AIM OF THE TASK
Copy the text of the records below word for word, without the pictures.

BEGIN SUPPLIED INFORMATION

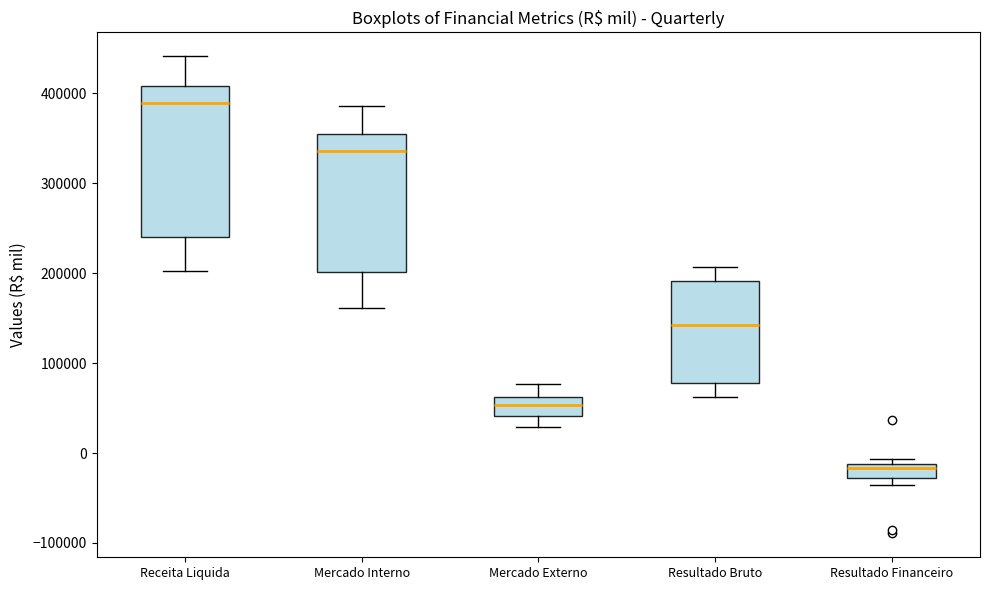

Where does the upper whisker of the box for Resultado Bruto end on the y-axis? The values are not printed on the chart, so give them approximately, as read against the axis.

210000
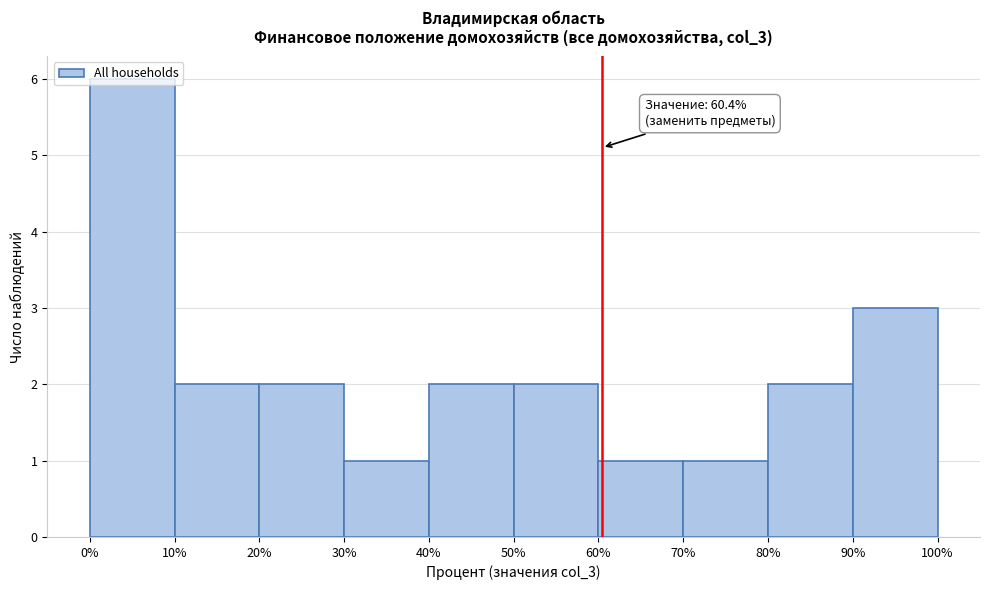

Over which range of the x-axis is the bar tallest?

0% to 10%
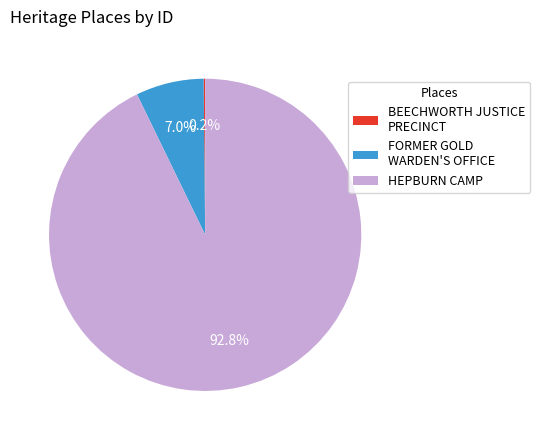

What is the largest slice in the pie chart?

HEPBURN CAMP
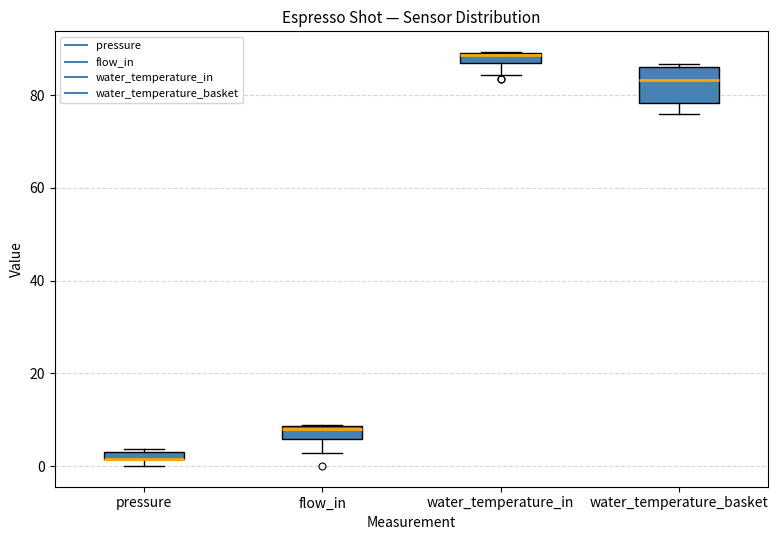

Which box is the tallest, from its lower edge to its upper edge?

water_temperature_basket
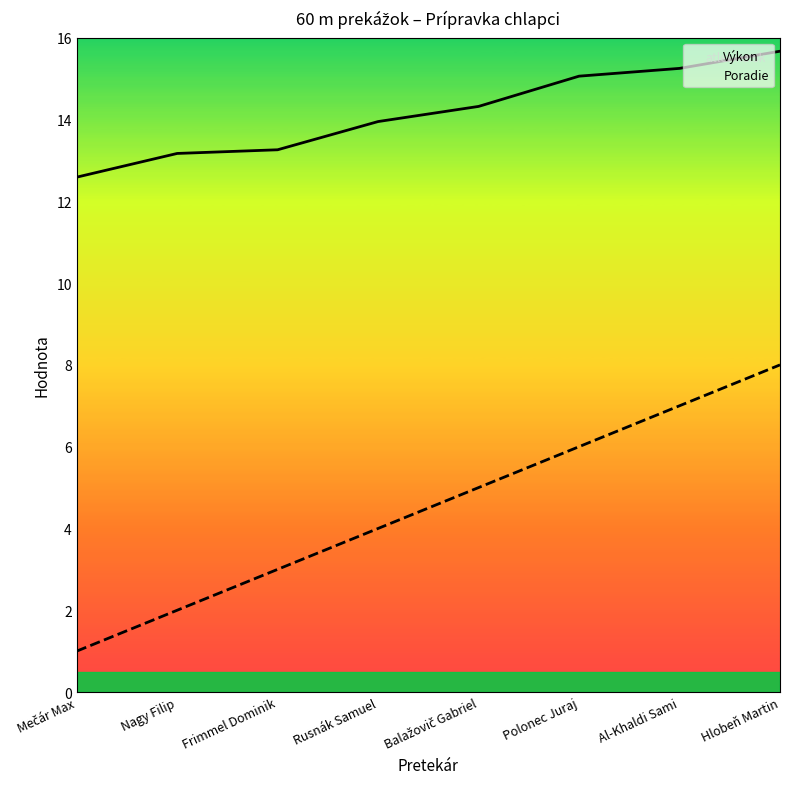

List the labels in order of Výkon value, largest first.

Hlobeň Martin, Al-Khaldi Sami, Polonec Juraj, Balažovič Gabriel, Rusnák Samuel, Frimmel Dominik, Nagy Filip, Mečár Max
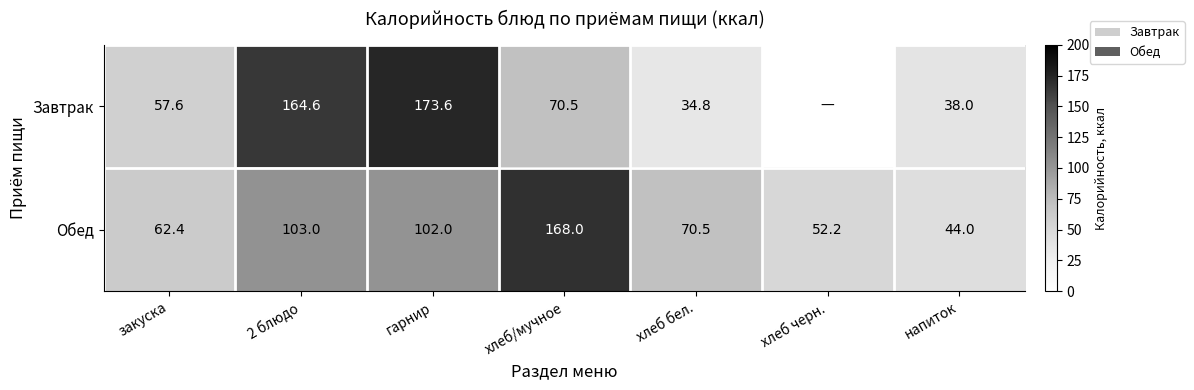

Where does the Обед series first go above 70?

2 блюдо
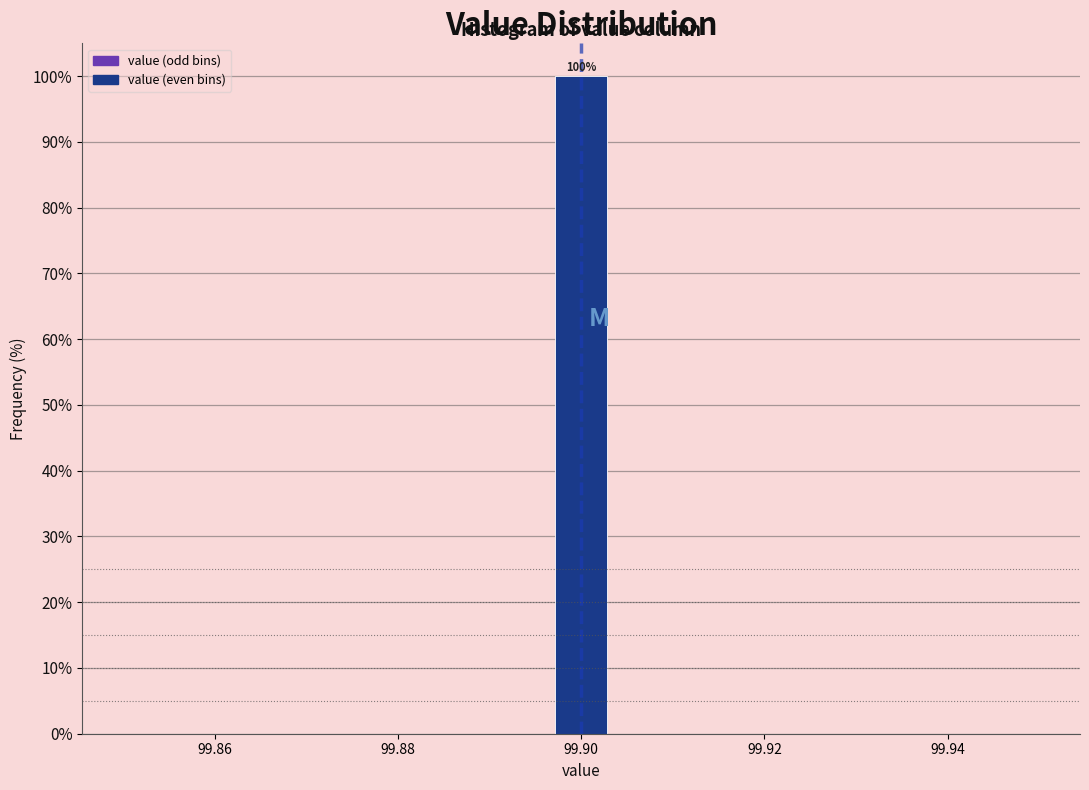

Around what value on the x-axis is the tallest bar? Give the approximate position of its centre, as read against the axis.

99.900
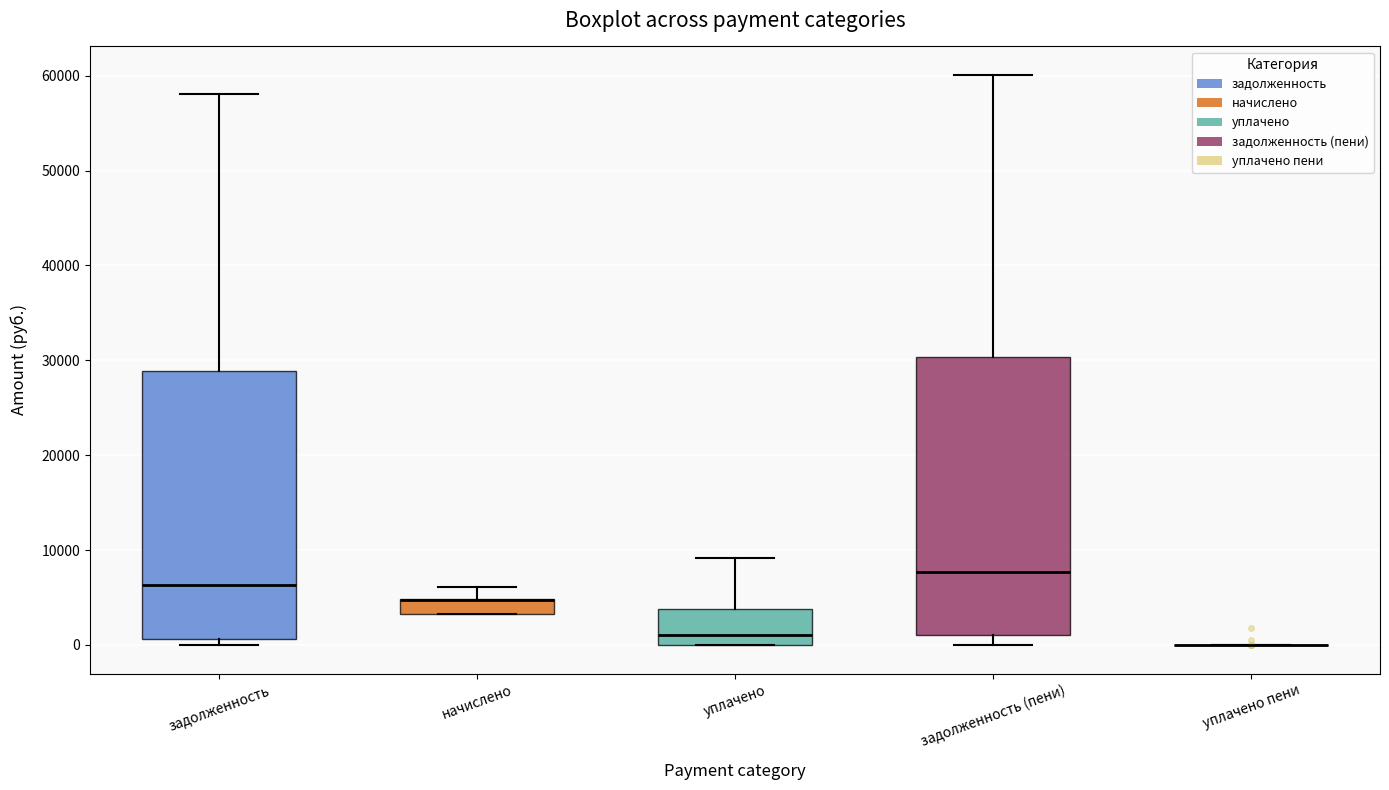

Reading left to right, transcribe this box plot: for each box, give where its median line is, the range the box spans, and where its two whiskers end, as read against the y-axis. The values are not printed on the chart, so give them approximately, as read against the axis.

задолженность: median 6000, box 1000 to 29000, whiskers 0 to 58000
начислено: median 5000 (drawn on the box's upper edge), box 3000 to 5000, whiskers 3000 to 6000
уплачено: median 1000, box 0 to 4000, whiskers 0 to 9000
задолженность (пени): median 8000, box 1000 to 30000, whiskers 0 to 60000
уплачено пени: box collapsed to a line at 0, whiskers 0 to 0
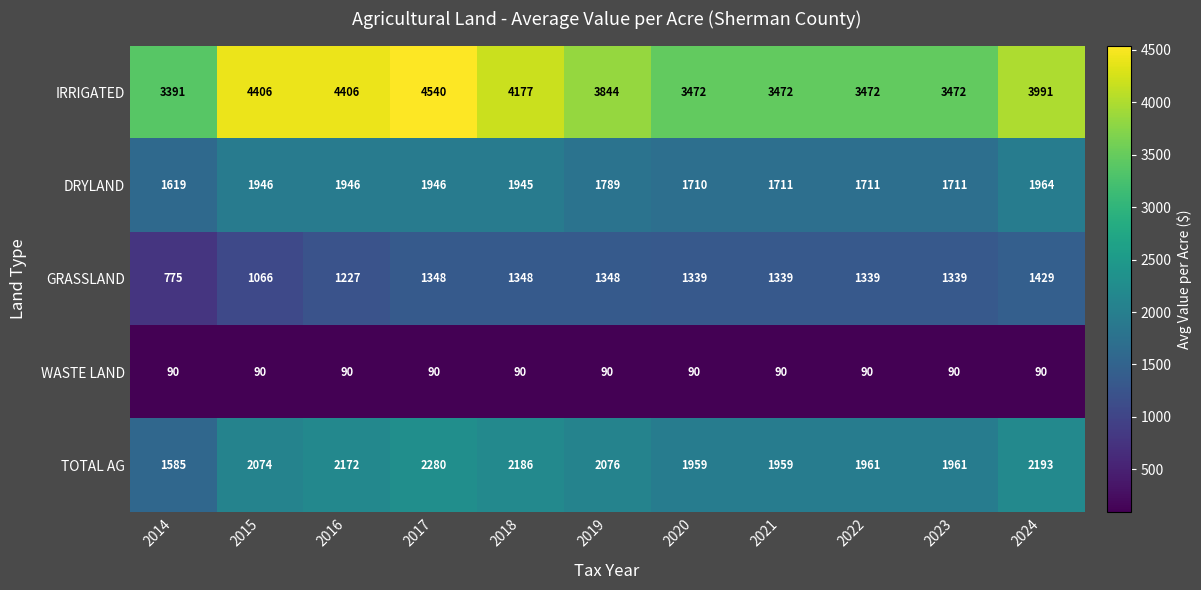

True or false: IRRIGATED has a value of 5994 at 2019.

False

END SUPPLIED INFORMATION

FINAL ANSWER
Where does the upper whisker of the box for Resultado Bruto end on the y-axis? The values are not printed on the chart, so give them approximately, as read against the axis.

210000

Over which range of the x-axis is the bar tallest?

0% to 10%

What is the largest slice in the pie chart?

HEPBURN CAMP

Which box is the tallest, from its lower edge to its upper edge?

water_temperature_basket

List the labels in order of Výkon value, largest first.

Hlobeň Martin, Al-Khaldi Sami, Polonec Juraj, Balažovič Gabriel, Rusnák Samuel, Frimmel Dominik, Nagy Filip, Mečár Max

Where does the Обед series first go above 70?

2 блюдо

Around what value on the x-axis is the tallest bar? Give the approximate position of its centre, as read against the axis.

99.900

Reading left to right, transcribe this box plot: for each box, give where its median line is, the range the box spans, and where its two whiskers end, as read against the y-axis. The values are not printed on the chart, so give them approximately, as read against the axis.

задолженность: median 6000, box 1000 to 29000, whiskers 0 to 58000
начислено: median 5000 (drawn on the box's upper edge), box 3000 to 5000, whiskers 3000 to 6000
уплачено: median 1000, box 0 to 4000, whiskers 0 to 9000
задолженность (пени): median 8000, box 1000 to 30000, whiskers 0 to 60000
уплачено пени: box collapsed to a line at 0, whiskers 0 to 0

True or false: IRRIGATED has a value of 5994 at 2019.

False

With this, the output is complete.